**Activity**
For the entries below, the result should be an exact transcription of the lines from the one with "15: (104, 318, 8.27)" up to and including the one with "37: (515, 280, 14.43)", and only those.

(Stored dataset items)
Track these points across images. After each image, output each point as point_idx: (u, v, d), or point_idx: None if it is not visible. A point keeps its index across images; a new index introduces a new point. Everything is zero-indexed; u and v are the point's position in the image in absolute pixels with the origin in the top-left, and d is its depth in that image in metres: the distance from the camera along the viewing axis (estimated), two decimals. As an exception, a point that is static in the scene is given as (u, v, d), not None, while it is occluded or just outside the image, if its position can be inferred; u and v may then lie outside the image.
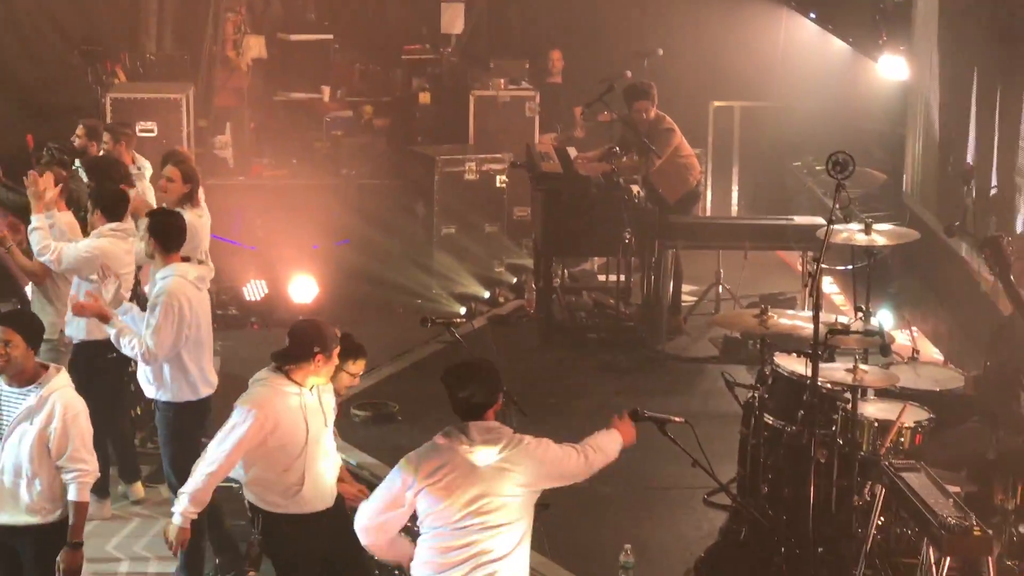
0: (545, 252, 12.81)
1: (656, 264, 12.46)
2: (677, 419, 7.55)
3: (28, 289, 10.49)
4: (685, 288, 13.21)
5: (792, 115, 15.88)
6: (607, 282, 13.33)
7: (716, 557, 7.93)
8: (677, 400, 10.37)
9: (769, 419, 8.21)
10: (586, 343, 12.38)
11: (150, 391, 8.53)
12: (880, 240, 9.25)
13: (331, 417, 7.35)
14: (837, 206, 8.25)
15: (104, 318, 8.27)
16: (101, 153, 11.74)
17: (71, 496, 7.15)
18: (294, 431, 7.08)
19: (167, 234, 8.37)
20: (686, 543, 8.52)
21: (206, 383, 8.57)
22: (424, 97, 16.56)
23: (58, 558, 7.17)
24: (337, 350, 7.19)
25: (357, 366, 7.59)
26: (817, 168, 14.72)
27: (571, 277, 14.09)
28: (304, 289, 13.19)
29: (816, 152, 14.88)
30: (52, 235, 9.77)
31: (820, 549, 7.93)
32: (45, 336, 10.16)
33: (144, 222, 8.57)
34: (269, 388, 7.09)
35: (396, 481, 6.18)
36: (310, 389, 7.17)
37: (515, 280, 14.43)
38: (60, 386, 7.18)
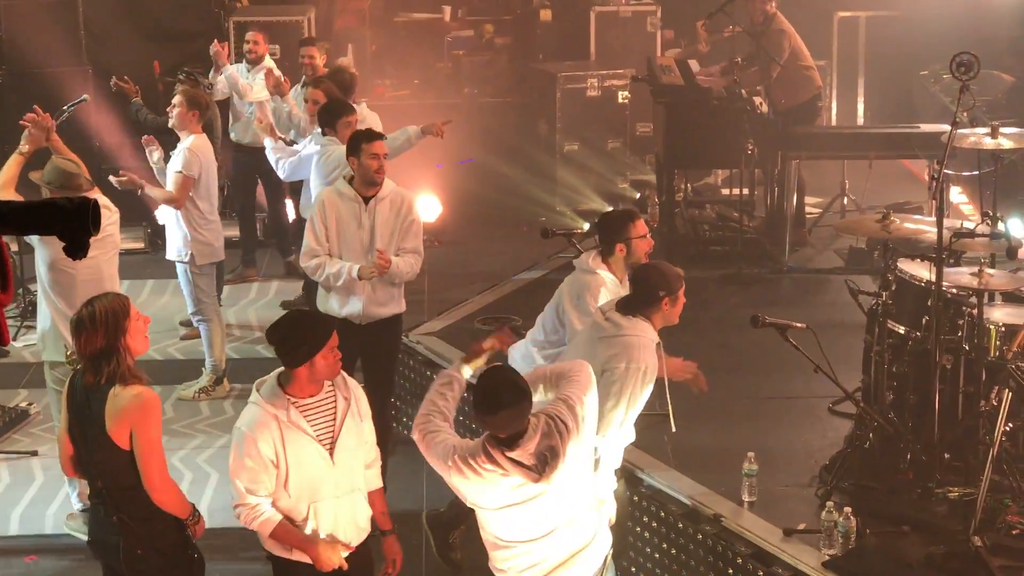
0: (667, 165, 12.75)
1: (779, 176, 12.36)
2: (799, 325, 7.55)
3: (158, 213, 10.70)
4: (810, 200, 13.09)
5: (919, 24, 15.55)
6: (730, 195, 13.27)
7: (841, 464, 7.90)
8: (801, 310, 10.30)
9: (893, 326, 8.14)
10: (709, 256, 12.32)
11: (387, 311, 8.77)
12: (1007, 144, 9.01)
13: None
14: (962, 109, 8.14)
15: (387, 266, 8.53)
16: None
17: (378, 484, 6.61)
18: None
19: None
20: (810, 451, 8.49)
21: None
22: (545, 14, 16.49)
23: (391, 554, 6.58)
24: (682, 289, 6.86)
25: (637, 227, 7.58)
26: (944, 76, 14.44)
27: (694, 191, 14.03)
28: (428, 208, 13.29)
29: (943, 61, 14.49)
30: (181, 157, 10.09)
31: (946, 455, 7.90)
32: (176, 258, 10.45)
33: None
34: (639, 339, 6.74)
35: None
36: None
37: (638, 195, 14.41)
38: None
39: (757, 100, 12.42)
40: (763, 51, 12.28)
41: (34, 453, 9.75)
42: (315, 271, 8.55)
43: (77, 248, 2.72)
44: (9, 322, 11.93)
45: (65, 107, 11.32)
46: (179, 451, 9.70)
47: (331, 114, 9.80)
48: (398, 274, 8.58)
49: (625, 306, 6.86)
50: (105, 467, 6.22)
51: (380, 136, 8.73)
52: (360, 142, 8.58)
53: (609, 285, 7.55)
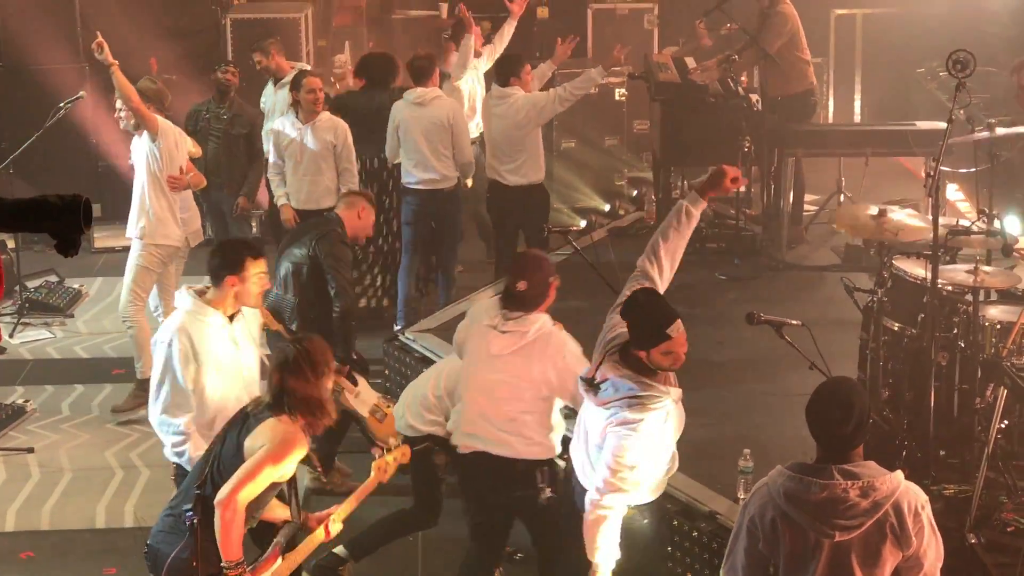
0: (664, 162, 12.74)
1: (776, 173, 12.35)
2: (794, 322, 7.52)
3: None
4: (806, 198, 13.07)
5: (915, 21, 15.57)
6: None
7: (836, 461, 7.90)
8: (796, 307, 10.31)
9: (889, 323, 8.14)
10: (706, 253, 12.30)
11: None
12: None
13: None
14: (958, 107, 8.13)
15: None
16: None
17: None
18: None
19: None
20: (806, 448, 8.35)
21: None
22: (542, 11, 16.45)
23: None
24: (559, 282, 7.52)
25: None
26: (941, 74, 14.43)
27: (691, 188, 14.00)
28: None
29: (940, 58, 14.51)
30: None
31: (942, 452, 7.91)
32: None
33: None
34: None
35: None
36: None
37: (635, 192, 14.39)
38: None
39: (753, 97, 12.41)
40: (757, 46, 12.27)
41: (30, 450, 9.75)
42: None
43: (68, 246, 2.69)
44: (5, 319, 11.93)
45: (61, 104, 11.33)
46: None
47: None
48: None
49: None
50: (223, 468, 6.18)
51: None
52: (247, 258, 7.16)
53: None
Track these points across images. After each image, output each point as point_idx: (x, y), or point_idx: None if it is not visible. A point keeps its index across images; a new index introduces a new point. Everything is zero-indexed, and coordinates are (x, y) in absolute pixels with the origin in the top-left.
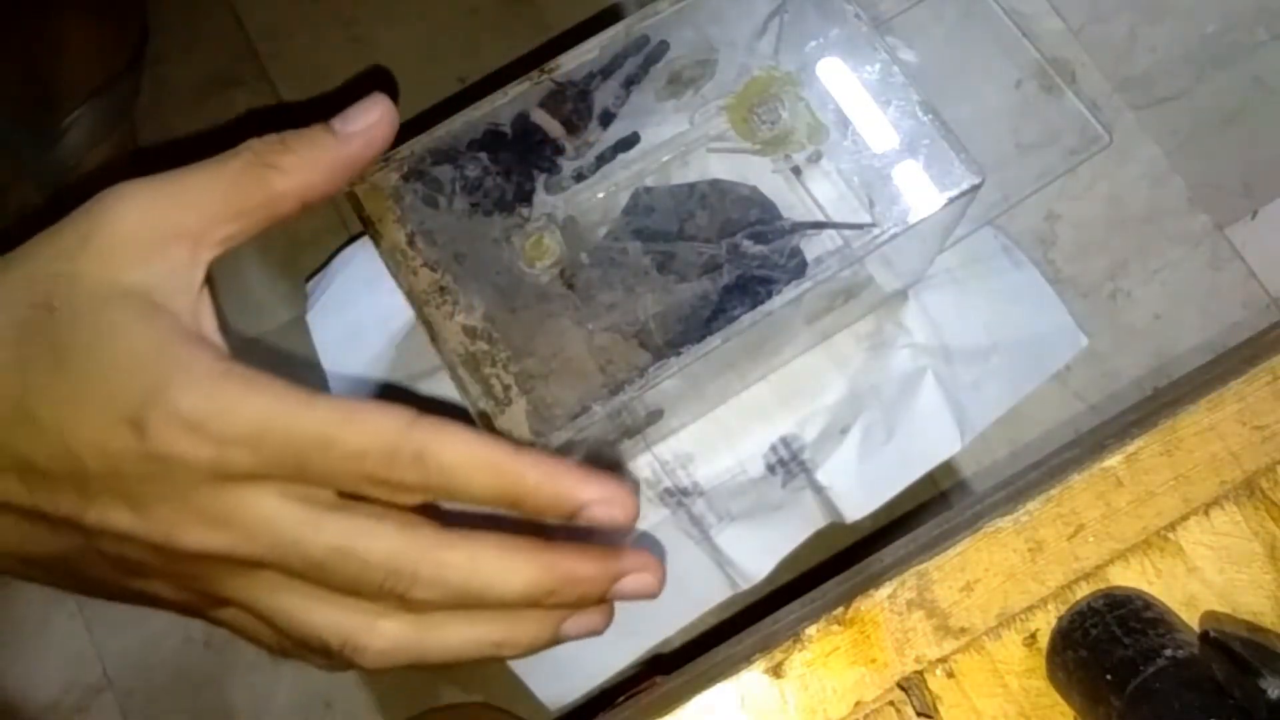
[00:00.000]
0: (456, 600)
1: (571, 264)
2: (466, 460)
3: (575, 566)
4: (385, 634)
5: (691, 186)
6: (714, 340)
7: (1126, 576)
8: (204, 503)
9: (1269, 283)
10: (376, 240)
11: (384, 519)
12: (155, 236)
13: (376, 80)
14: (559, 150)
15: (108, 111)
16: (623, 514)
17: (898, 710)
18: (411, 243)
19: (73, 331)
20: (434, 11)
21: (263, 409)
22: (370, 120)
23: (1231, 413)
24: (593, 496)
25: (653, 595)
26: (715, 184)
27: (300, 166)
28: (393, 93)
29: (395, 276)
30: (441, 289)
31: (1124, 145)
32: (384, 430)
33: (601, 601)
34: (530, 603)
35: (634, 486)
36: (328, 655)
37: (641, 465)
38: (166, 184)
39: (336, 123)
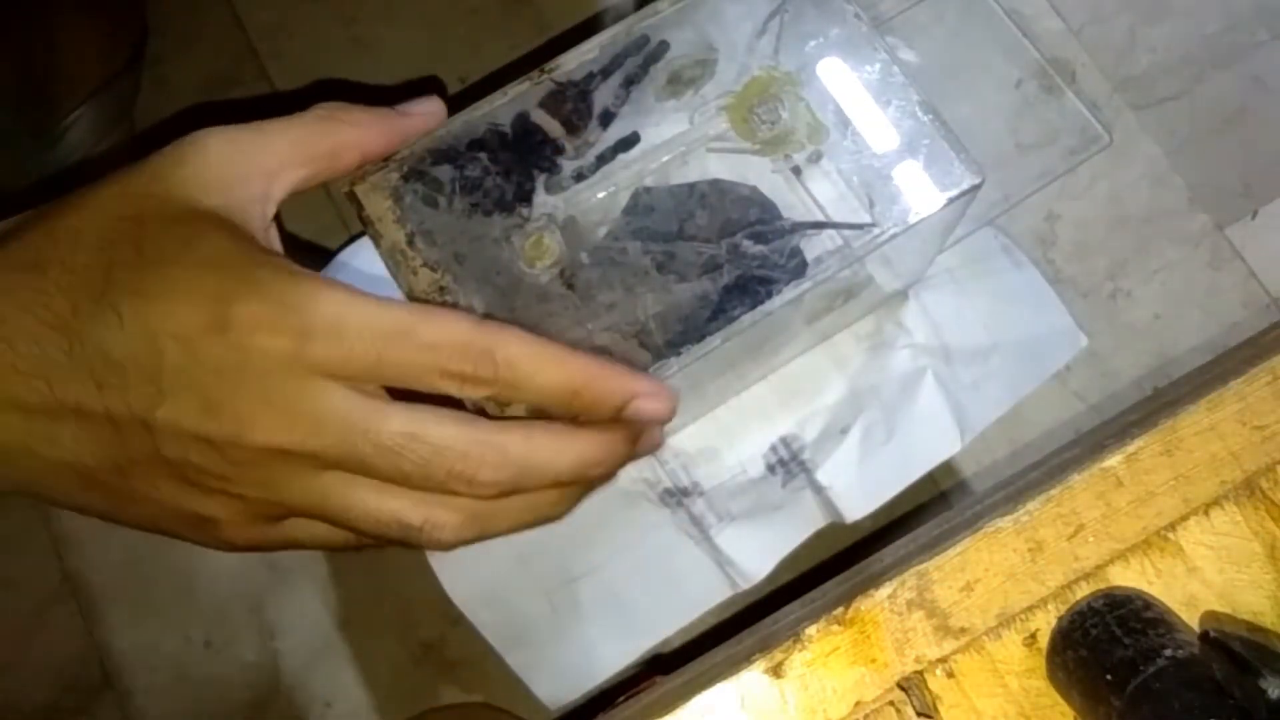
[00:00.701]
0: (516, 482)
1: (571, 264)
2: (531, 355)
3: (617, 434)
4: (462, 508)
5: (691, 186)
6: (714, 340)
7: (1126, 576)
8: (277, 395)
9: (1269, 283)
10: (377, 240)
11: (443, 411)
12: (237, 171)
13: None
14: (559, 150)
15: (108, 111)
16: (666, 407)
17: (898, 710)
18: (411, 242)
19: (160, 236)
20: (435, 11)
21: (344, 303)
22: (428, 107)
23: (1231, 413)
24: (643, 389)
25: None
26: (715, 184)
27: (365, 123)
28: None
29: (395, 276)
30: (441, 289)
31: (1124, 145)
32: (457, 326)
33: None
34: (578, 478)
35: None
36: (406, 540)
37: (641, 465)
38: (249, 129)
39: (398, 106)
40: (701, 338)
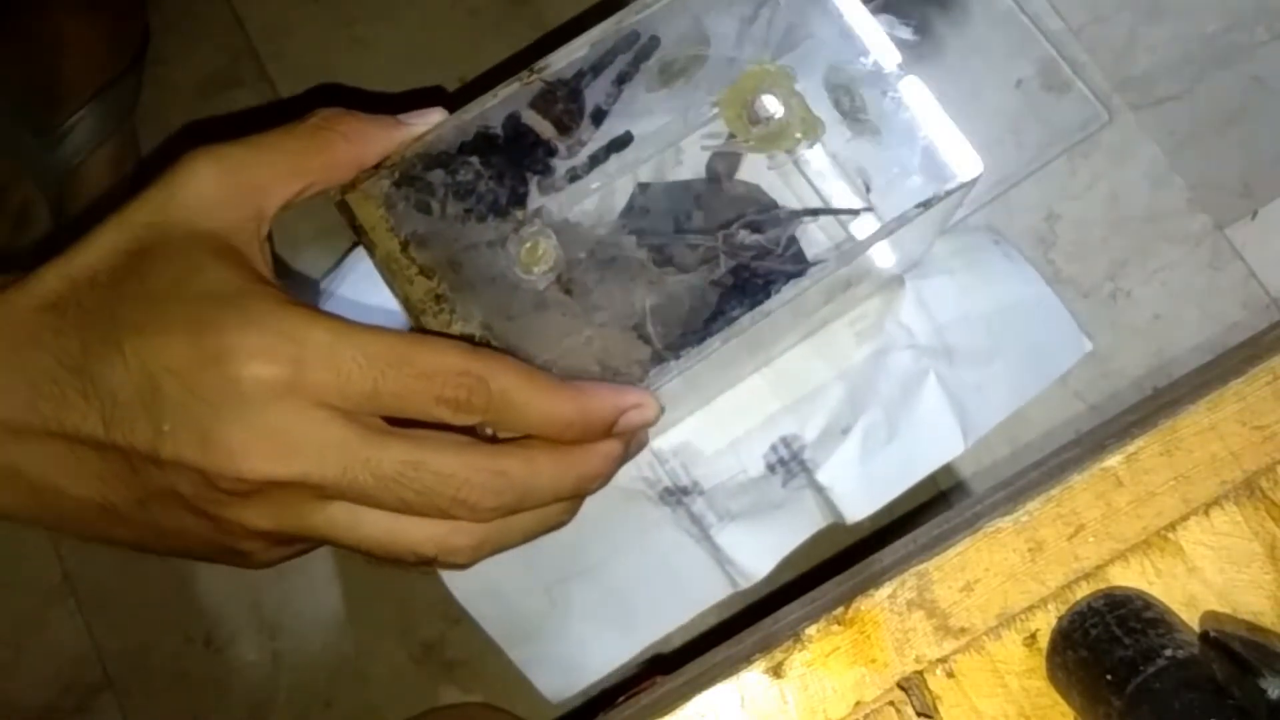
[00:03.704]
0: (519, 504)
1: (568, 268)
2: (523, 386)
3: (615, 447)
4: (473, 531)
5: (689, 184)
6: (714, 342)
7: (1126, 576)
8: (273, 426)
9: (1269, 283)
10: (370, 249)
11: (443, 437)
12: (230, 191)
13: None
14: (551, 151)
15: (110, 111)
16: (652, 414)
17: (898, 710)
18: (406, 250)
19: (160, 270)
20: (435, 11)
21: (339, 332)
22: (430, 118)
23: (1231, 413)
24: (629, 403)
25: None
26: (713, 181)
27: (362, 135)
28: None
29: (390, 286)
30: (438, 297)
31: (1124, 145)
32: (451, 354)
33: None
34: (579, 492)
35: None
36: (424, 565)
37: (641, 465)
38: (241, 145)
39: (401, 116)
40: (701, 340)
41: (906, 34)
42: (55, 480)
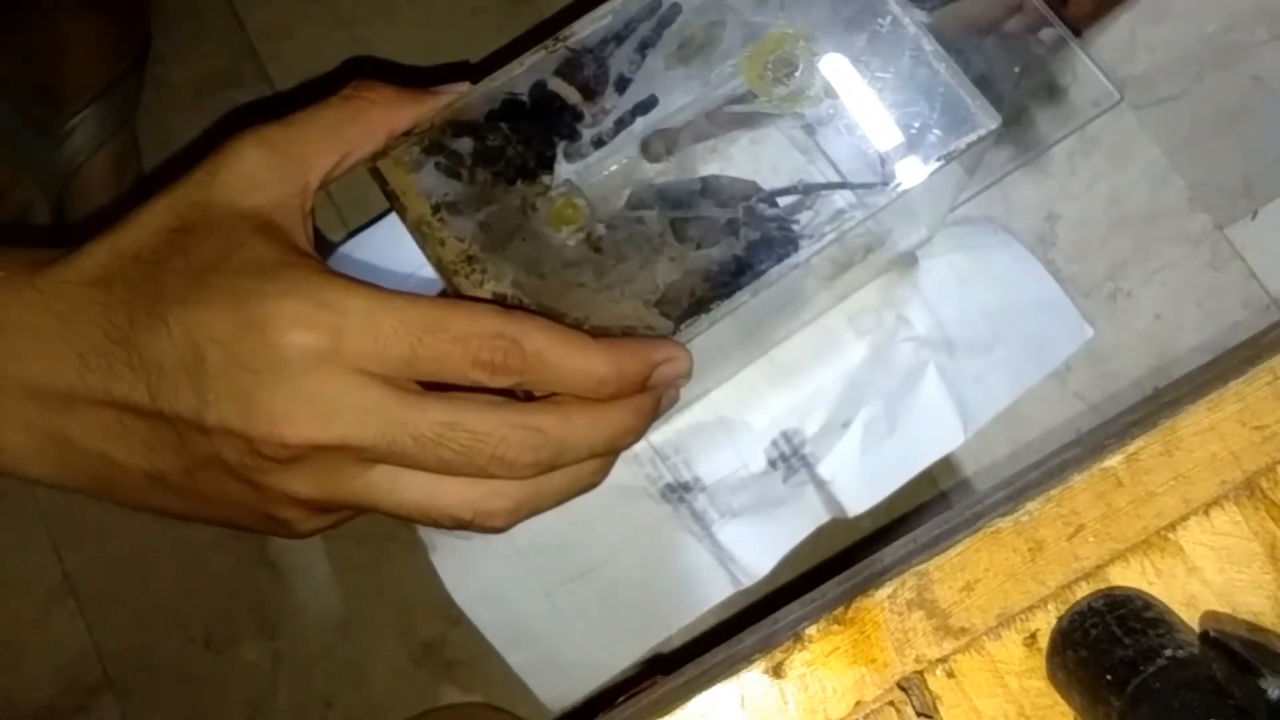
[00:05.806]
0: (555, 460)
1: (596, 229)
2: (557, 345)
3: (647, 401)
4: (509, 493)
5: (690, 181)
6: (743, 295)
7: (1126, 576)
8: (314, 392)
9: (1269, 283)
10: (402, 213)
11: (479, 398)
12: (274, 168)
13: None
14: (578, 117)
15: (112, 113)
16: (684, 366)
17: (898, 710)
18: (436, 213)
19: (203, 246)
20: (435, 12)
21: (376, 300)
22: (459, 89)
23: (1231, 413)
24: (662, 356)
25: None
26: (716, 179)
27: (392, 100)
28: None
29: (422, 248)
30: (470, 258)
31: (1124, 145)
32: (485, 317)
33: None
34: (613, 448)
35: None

**Exercise response**
15: (104, 318, 8.27)
16: (101, 153, 11.74)
17: (71, 496, 7.15)
18: (294, 431, 7.08)
19: (167, 234, 8.37)
20: (686, 543, 8.52)
21: (206, 383, 8.57)
22: (424, 97, 16.56)
23: (58, 558, 7.17)
24: (337, 350, 7.19)
25: (357, 366, 7.59)
26: (817, 168, 14.72)
27: (571, 277, 14.09)
28: (304, 289, 13.19)
29: (816, 152, 14.88)
30: (52, 235, 9.77)
31: (820, 549, 7.93)
32: (45, 336, 10.16)
33: (144, 222, 8.57)
34: (269, 388, 7.09)
35: (396, 481, 6.18)
36: (310, 389, 7.17)
37: (515, 280, 14.43)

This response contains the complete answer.